Mérida is cultural, urbane, and crawling with interesting people – especially given its proximity to the prestigious University of the Andes. And the best part is – accommodation is just as cheap as everything else in this crazy country: I was routinely forking out a little over a dollar for a comfortable room. Most travellers end up staying at the Guamanche Posada, a cheap local hostel which I would highly recommend.
There’s another good reason for recommending Mérida: it has a reputation as the undisputed party town of Venezuela! The proximity of the University means the place is thriving with fun-loving students, and the town accommodates them – there is so much to do here for any kind of traveller. The bars are always buzzing, and the nightlife here is some of the best in South America, in my experience. Oh, and did I mention… Venezuelans are some of the most beautiful people on earth?
The bars are always buzzing, and the nightlife here is some of the best in South America, in my experience. Oh, and did I mention… Venezuelans are some of the most beautiful people on earth?
Parque Nacional Sierra Nevada
Mérida is nestled in a little valley in the Andes, and staying here allows easy access to some of the most stunning scenery in South America.
Just a few hours’ hike takes you into the Sierra Nevada national park, with its huge drops and granite mountains. Coming here really makes you feel like you’re really following in the footsteps of legendary explorers, and is what travelling is all about. Best of all, this natural beauty is completely free!
With all this beautiful terrain, I knew I had to somehow get a better view. For you more adventurous types – I’d whole-heartedly recommend a paragliding excursion. It’s a short half an hour drive from the city to the launch site and will set you back $4 for a flight of 30 – 45 minutes. The views across the Andes are literally breathtaking, and there’s something so thrilling about soaring over warm thermals.

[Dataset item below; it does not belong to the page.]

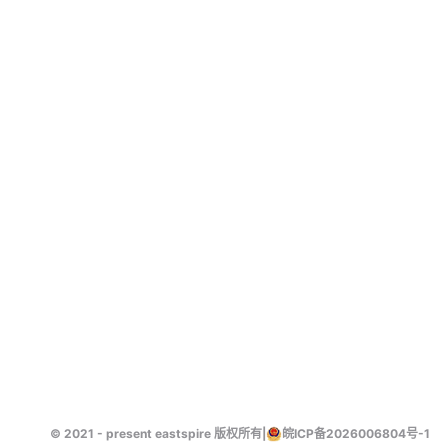
© 2021 - present eastspire 版权所有
|
皖ICP备2026006804号-1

There is a real danger that the low prices you encounter in Venezuela will kind of spoil you, you may never want to leave. And to be honest, I didn’t either. If you choose to visit Venezuela; be warned, this is a place unlike any other in South America and it helps to have a local friend on the ground, Couchsurfing can be a godsend. The country is beautiful, rich and diverse; the people are kind, welcoming (most of the time) and enjoy a beer… Venezuela is far from everything it is made out to be on the news.